Тот факт, что варианты знаменитой формулы категорического императива красуются в Германии не только в умах и сердцах граждан, но и на стенах всевозможных официальных и общественных учреждений, смешон только на первый, поверхностный взгляд; на второй и углублённый — он совсем не смешон, а скорее — значителен.
В России всё обстоит иначе: обратно аналогично. Если в Европе победила тема критицизма, то в России победила (говоря в западноевропейских терминах) тема устремлённой к патристике романтики.
Но как критицизм одержал на западе победу настолько в качестве системы философских понятий, сколько в качестве системы символов, т.е. в качестве теоретически точных формулировок всего стиля западноевропейской культуры, так и русская религиозная мысль одержала в России победу прежде всего в качестве философски точного ознаменования характерных особенностей русской духовной жизни. Сила и правда русской религиозной философии заключается не столько в ней самой как философии, сколько в том, что она теснейшим образом связана со всей русской культурой: и с религиозной трагедией Гоголя, и с религиозным обращением Толстого, и с пророчествами Достоевского. Русское искусство никогда не было, как то уже не раз отмечалось, искусством для искусства, но всегда было или религиозным исканием, или нравственно-общественным служением. Так же обстоит дело и во всех других областях: политическая проповедь русской интеллигенции (о чем речь еще впереди) так же мало руководилась законами чистой политики, как и русское искусство — законами самодовлеющей эстетики. В связи со всем этим и русская философия никогда не была чистою, т.е. отвлечённою мыслью, а всегда лишь мыслью, углублённою жизнью. С этим характером русской философии связано и то почему типичною формою её выражения редко являлись толстые, заботливо и обстоятельно на главы и параграфы разграфлённые книги и так часто письма, отрывки, наброски и статьи лично-исповедального и общественно-полемического характера. В противоположность немецкой философии 19-го века, русская мысль представляет собою не цикл замкнутых систем, а цепь вот уже целое столетие не прерывающихся разговоров, причем разговоров в сущности всё на одну и ту же тему.

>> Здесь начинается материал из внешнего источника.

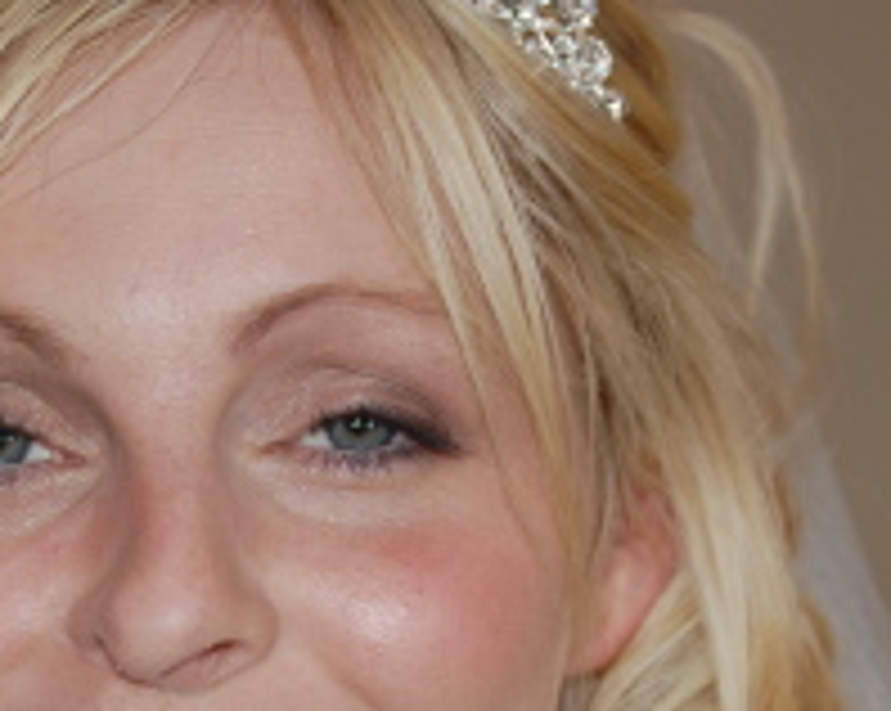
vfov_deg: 8.5
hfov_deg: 10.6
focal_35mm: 182
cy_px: 508
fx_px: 4795
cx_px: 238
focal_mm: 50
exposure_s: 1/60
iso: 400
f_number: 5.6
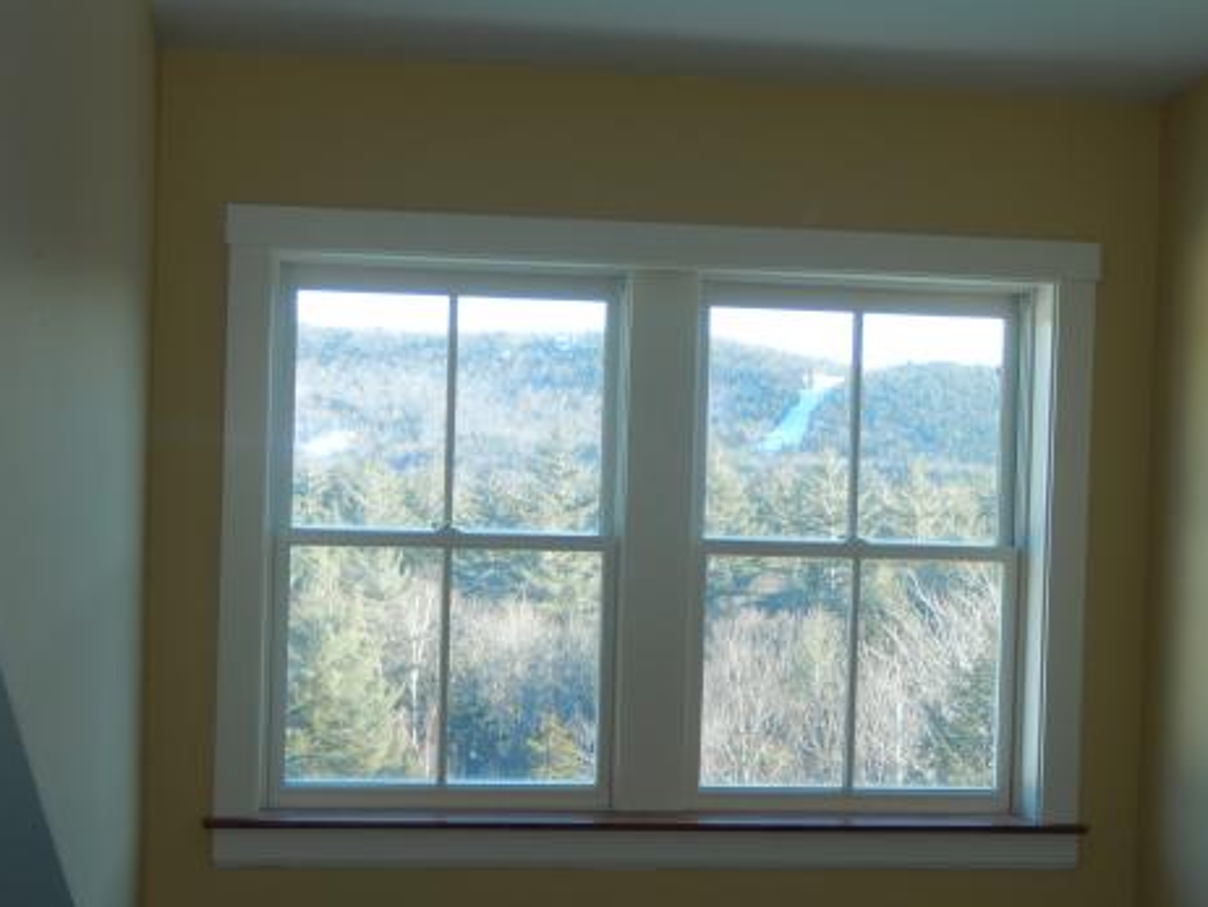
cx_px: 662
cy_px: 478
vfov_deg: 22.9
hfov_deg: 30.2
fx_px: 2235
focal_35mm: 64
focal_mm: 9.2
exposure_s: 1/50
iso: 125
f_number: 4.5
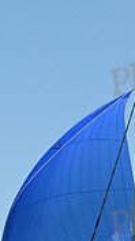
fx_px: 1540
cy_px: 152
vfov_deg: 8.9
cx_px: 40
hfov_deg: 5.0
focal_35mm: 242
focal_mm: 70
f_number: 6.3
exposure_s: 1/1000
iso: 320
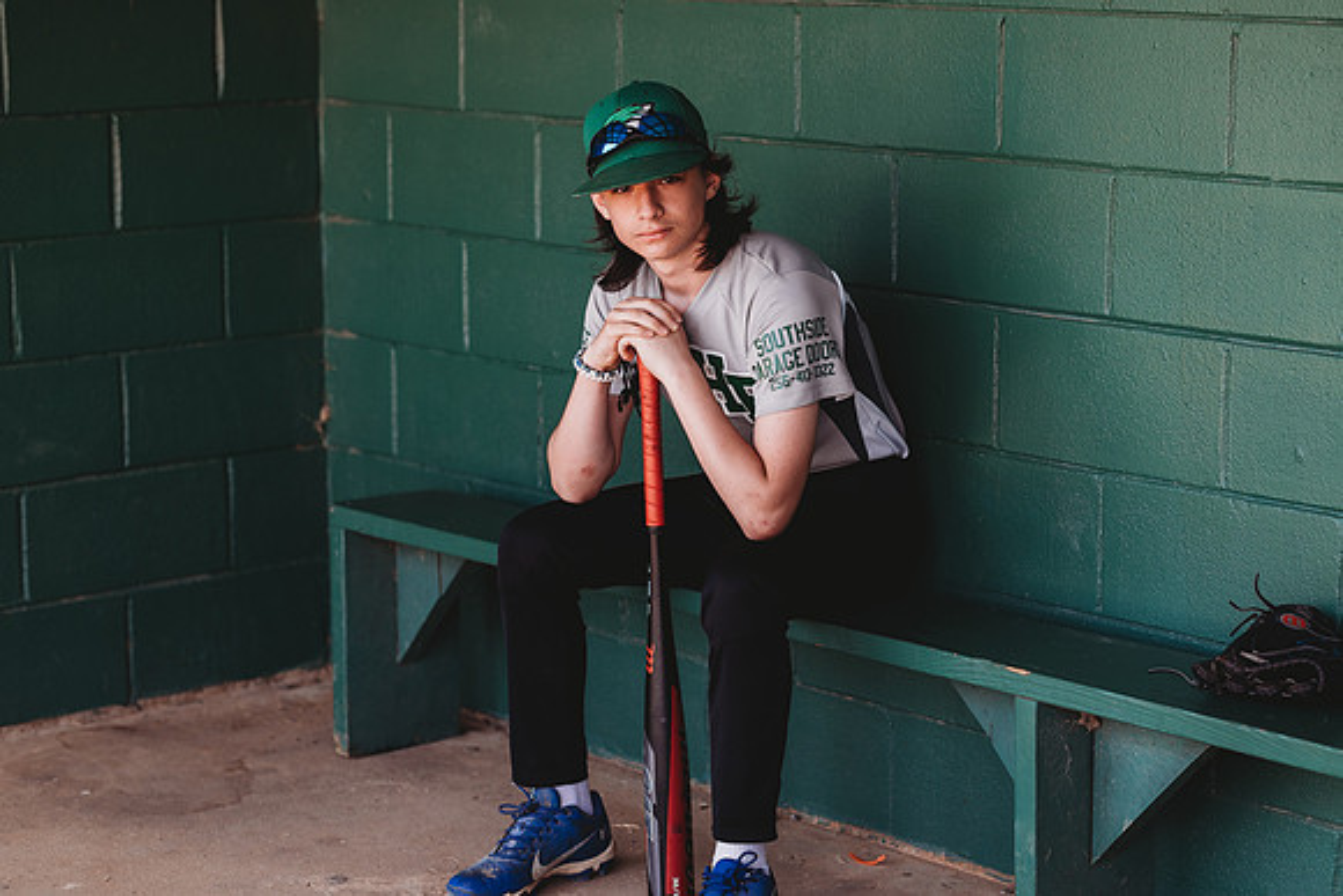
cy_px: 448
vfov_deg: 16.1
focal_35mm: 85
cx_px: 672
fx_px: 3172
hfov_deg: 23.9
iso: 200
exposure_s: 1/400
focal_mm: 85
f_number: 2.8
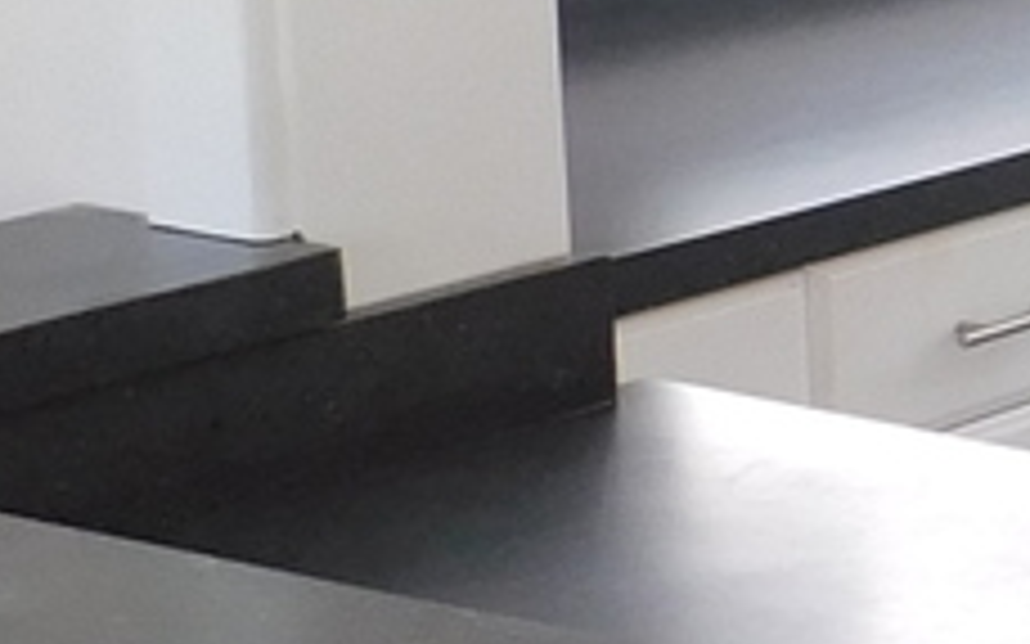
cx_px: 2892
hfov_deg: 10.5
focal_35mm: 153
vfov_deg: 8.5
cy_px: 86
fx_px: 4294
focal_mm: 4
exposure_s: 1/30
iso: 125
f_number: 3
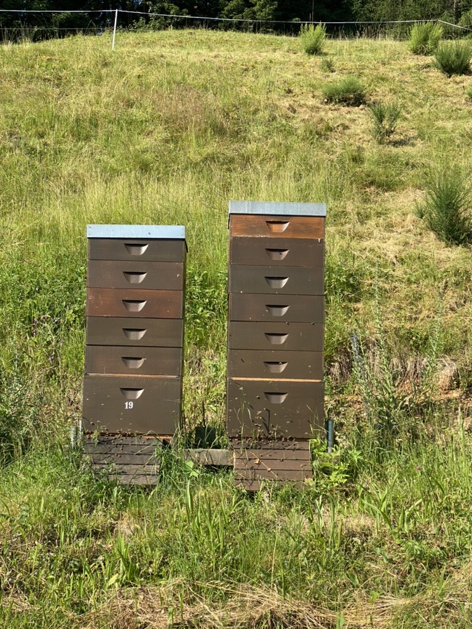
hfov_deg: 28.0
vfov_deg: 36.8
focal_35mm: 52
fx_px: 945
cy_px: 314
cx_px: 236
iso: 20
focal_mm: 6
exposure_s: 1/648
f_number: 2
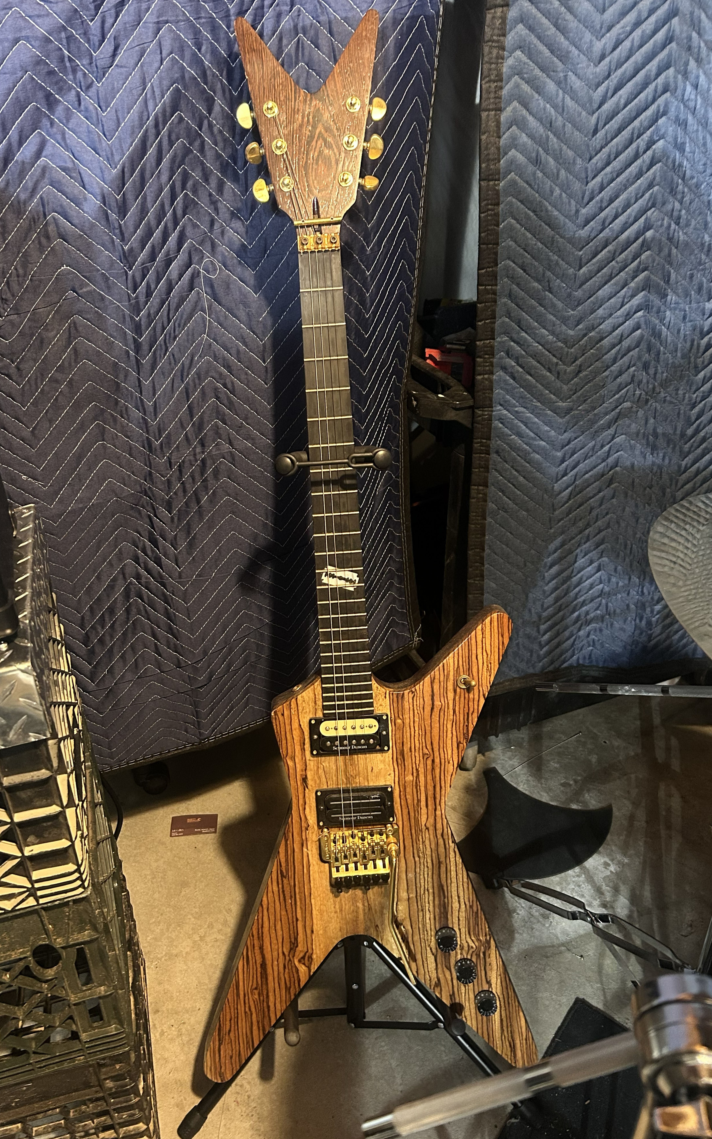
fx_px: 869
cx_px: 312
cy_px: 577
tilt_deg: -31.6
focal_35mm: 28
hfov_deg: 44.5
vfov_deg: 66.5
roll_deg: +3.4
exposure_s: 1/30
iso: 500
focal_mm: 5.7
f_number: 1.5
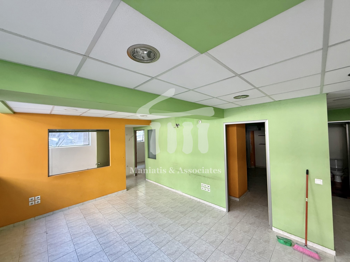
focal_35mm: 14
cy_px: 131
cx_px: 175
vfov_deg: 85.7
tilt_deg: +1.3
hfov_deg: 102.1
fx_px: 142
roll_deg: +1.5
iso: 200
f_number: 2.2
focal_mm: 2.22
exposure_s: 1/99
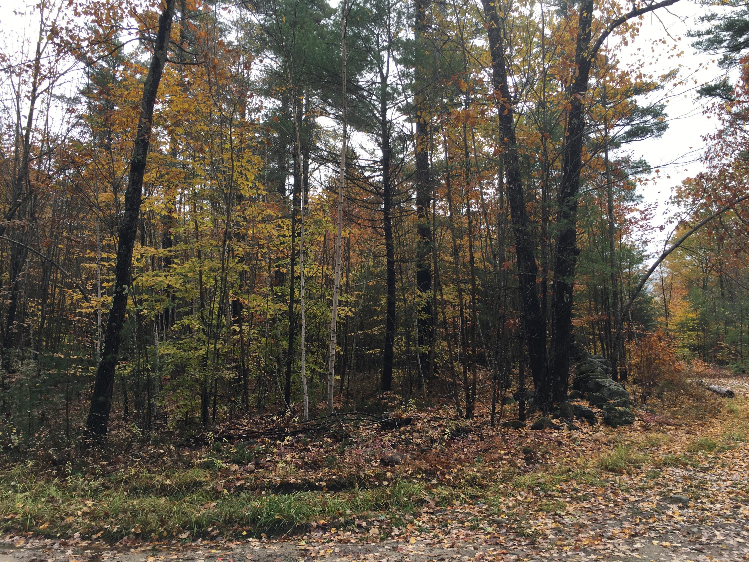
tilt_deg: +7.8
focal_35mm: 29
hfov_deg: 61.7
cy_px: 281
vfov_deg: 48.2
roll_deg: -1.0
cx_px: 374
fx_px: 627
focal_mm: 4.15
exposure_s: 1/534
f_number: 2.2
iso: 25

Сказанного, думается, достаточно, чтобы убедиться в том, что анализ русской философии, её темы и её формы вполне подтверждают ту характеристику души России, к которой неизбежно приводит внимательный взор в душу русского пейзажа и русского хозяйства. Как стиль русской равнины и русского отношения к земле, так и стиль русского философствования явно свидетельствуют о том, что религиозная тема России роковым образом связывается в России со своеобразным тяготением к бесформенности — с каким-то специфически русским формоборчеством. Есть нечто в русской душе (нечто очень глубокое и очень правдивое), что затрудняет всякий переход религиозной жизни в религиозную культуру и тем тесно связывает русскую религиозность с некультурностью России. Нельзя, конечно, говорить ни об убожестве, ни о варварстве русской философии, но нечто аналогичное убожеству русского пейзажа и варварству русского хозяйства в русской философии всё же есть. Эта аналогия, думается мне, заключается в отрицательном отношении к началу формы и дифференциации. В специфически русской религиозной философии есть та же самая неряшливость, что и в русском земельном хозяйствовании. Отсутствию сельскохозяйственных машин соответствует отрицание методов и преемственно усовершенствуемых навыков мысли.